Workbooks combine KQL queries with interactive visualizations — parameter dropdowns, time range selectors, conditional formatting — into reusable diagnostic tools. A "Production Health" workbook might combine: error rate trend (line chart), top failing operations (table), deployment markers (vertical lines on timeline), and resource utilization (multi-line chart). Teams share workbooks through Azure Monitor, creating institutional diagnostic knowledge that survives team turnover.
Log-based alerts use KQL queries evaluated on a schedule: requests | where resultCode >= 500 | summarize failures = count() by bin(timestamp, 5m) | where failures > 10 fires when 5-minute failure count exceeds 10. Action groups define response: email notification, SMS, webhook to PagerDuty, or Azure Function for automated remediation.

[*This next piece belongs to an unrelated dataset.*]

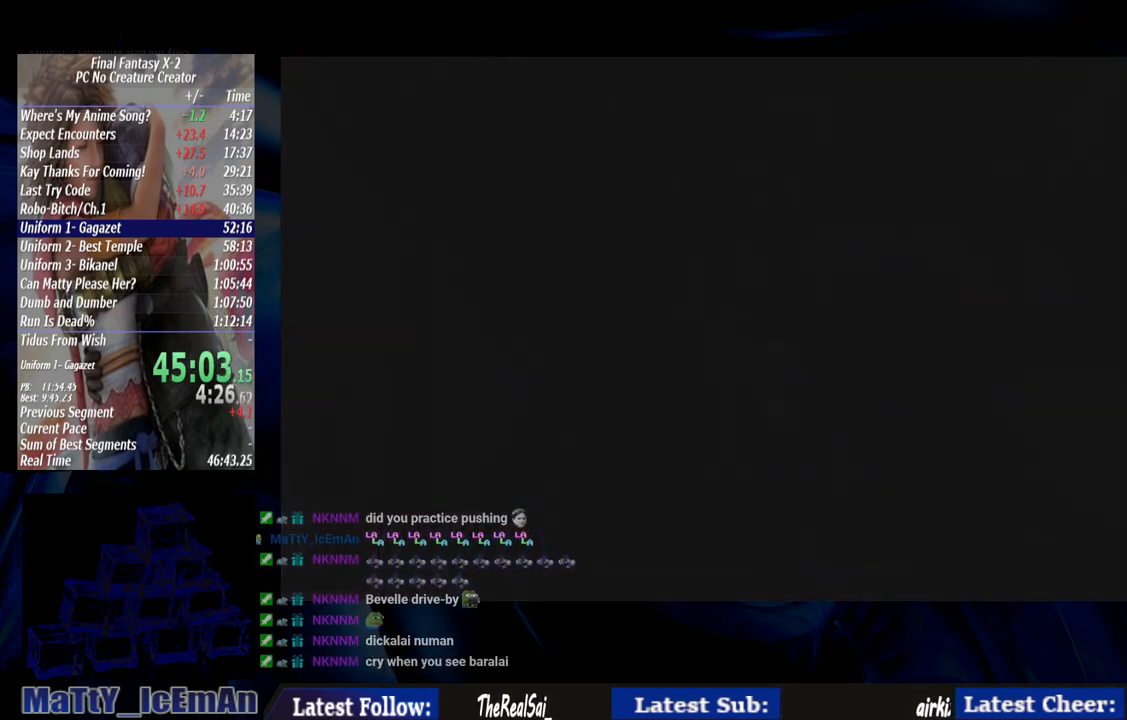
{"dt_ms": 500, "buttons": [], "left_stick": "center", "right_stick": "center", "events": [[17, "SQUARE", "down"], [117, "SQUARE", "up"], [183, "SQUARE", "down"], [283, "SQUARE", "up"], [383, "SQUARE", "down"], [450, "SQUARE", "up"]]}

Diagnostic query patterns in KQL follow a systematic investigation flow. Start broad: requests | where timestamp > ago(1h) | summarize count(), avg(duration) by resultCode. Narrow to failures: exceptions | where timestamp > ago(1h) | summarize count() by type, method. Correlate across tables: requests | where success == false | join (exceptions) on operation_Id. This structured approach prevents the common mistake of jumping into detailed analysis before understanding the scope of the problem.
Workbook time range parameters synchronize all charts to the same investigation window. When an on-call engineer sets the time range to "last 30 minutes around the alert," all visualizations update simultaneously, creating a coherent diagnostic view.